AN OLD STYLE FINDS NEW “LEGS” – BARLEY WINES IN AMERICA
If you’ve found you way to this page, it’s pretty likely you are fairly familiar with the term “barleywine,”but as with most things brewful, it means different things to different people.
We trust Garrett Oliver’s explanation – the brewer for Brooklyn Brewery has studied himself into one of the premier beer historians of the world. Oliver says that barley wines were created by British brewers in the 18th century when wars between England and France made the supply of French Claret unreliable. The nobility wanted a drink they could depend on and the resulting barley wines fit the bill. We find the account believable, especially considering that the Claret wines at the time are described as at least as golden as red. It wouldn’t have been hard to brew a beer of near-wine strength that brought a similar look to the table.
We first encountered barleywines in England in the early 1980s. They were about as strong as what we’d expect today, but lighter in color. Hop rates were comparatively modest and the alcohol tended to be pretty raw. They were, understandably, not very popular, especially in a country where beer was taxed on its potential alcoholic strength.
They were common enough for Fritz Maytag to encounter them on a trip to England and the style was perfect match for Maytag’s quest to brew styles unfamiliar to Americans. Old Foghorn debuted in 1975. Sierra Nevada followed with Bigfoot a few years later but it took until the 90s for the style to become a staple of small breweries from the Orkney Islands to the suburbs of Washington, DC.
The first wave of craft brewers popularized the style from coast to coast. These were “big hammer” beers – you didn’t need to match a flavor profile if you used a big enough alcoholic “hammer.”
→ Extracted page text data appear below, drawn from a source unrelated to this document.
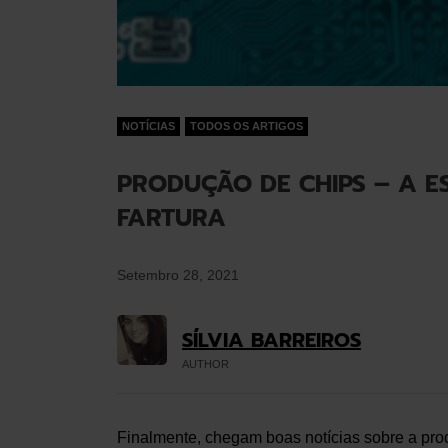
NOTÍCIAS
TODOS OS ARTIGOS
PRODUÇÃO DE CHIPS – A 
FARTURA
Setembro 28, 2021
SÍLVIA BARREIROS
AUTHOR
Finalmente, chegam boas notícias sobre a pr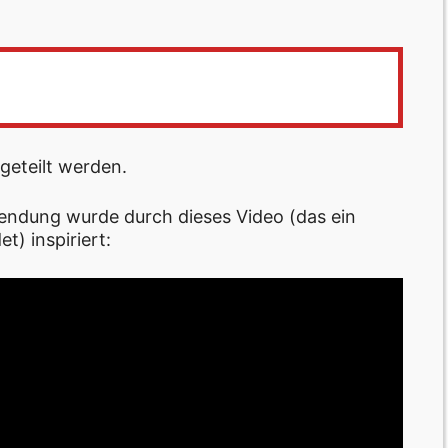
geteilt werden.
endung wurde durch dieses Video (das ein
) inspiriert: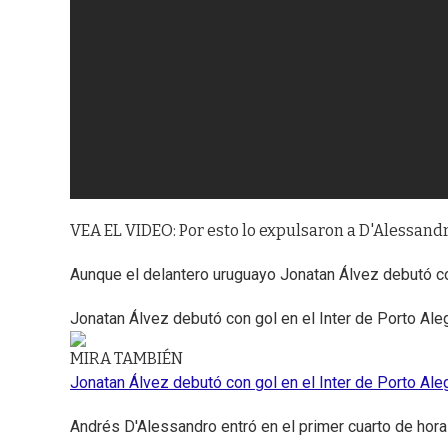
VEA EL VIDEO: Por esto lo expulsaron a D'Alessand
Aunque el delantero uruguayo Jonatan Álvez debutó con 
Jonatan Álvez debutó con gol en el Inter de Porto Ale
MIRA TAMBIÉN
Jonatan Álvez debutó con gol en el Inter de Porto Ale
Andrés D'Alessandro entró en el primer cuarto de ho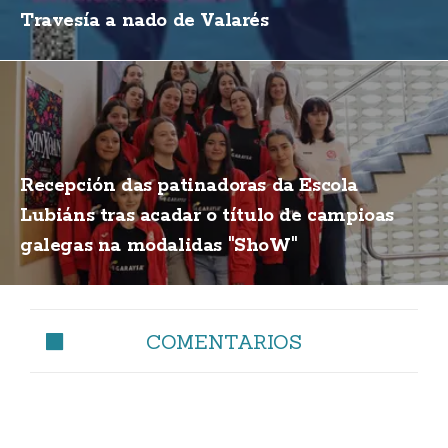
Travesía a nado de Valarés
Recepción das patinadoras da Escola
Lubiáns tras acadar o título de campioas
galegas na modalidas "ShoW"
COMENTARIOS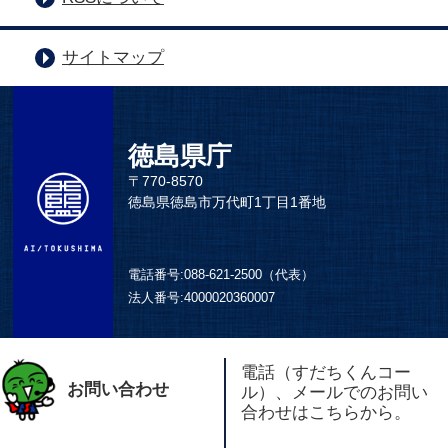
サイトマップ
徳島県庁
〒770-8570
徳島県徳島市万代町1丁目1番地
電話番号:
088-621-2500（代表）
法人番号:
4000020360007
電話（すだちくんコー
お問い合わせ
ル）、メールでのお問い
合わせはこちらから。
In the 90s, though, strong beer still meant raw and metallic malt liquors to most people, and the huge hop rate provided character and balance that was novel. Very few of the first fifty barleywines we tasted received anything lower than an “average” rating—they were without doubt the Lake Woebegone of beers.
Looking back over our notes, we noticed that while a few of the breweries producing relatively early and exceptionally good barleywines—Brimstone, British Brewing (Oxford), and Bardo Rodeo among them– passed into commercial heaven in the ensuing years, most of the early pioneers are still brewing good beers today. The range of strong beers has vastly expanded (Stone, could you please celebrate something with less than 8.9%?!?), but the gold standard is still the backbone of the backbreakers.
We’ll be tipping the hat to several barley wines of recent vintage in the days to come. A great way to taste a bunch of them is to plan on attending the Mad Fox Barely Wine annual festival in February. Bill Madden corrals nearly 40 different examples—several of them aged at Mad Fox so that you can try vertical samples. Three bucks gets you four ounces of very rare beer. If you take your time, eat some food, and maybe share a little, you can sample between a half dozen and a dozen beers that would cost you four or five times a much to procure on your own—if you could procure them on your own.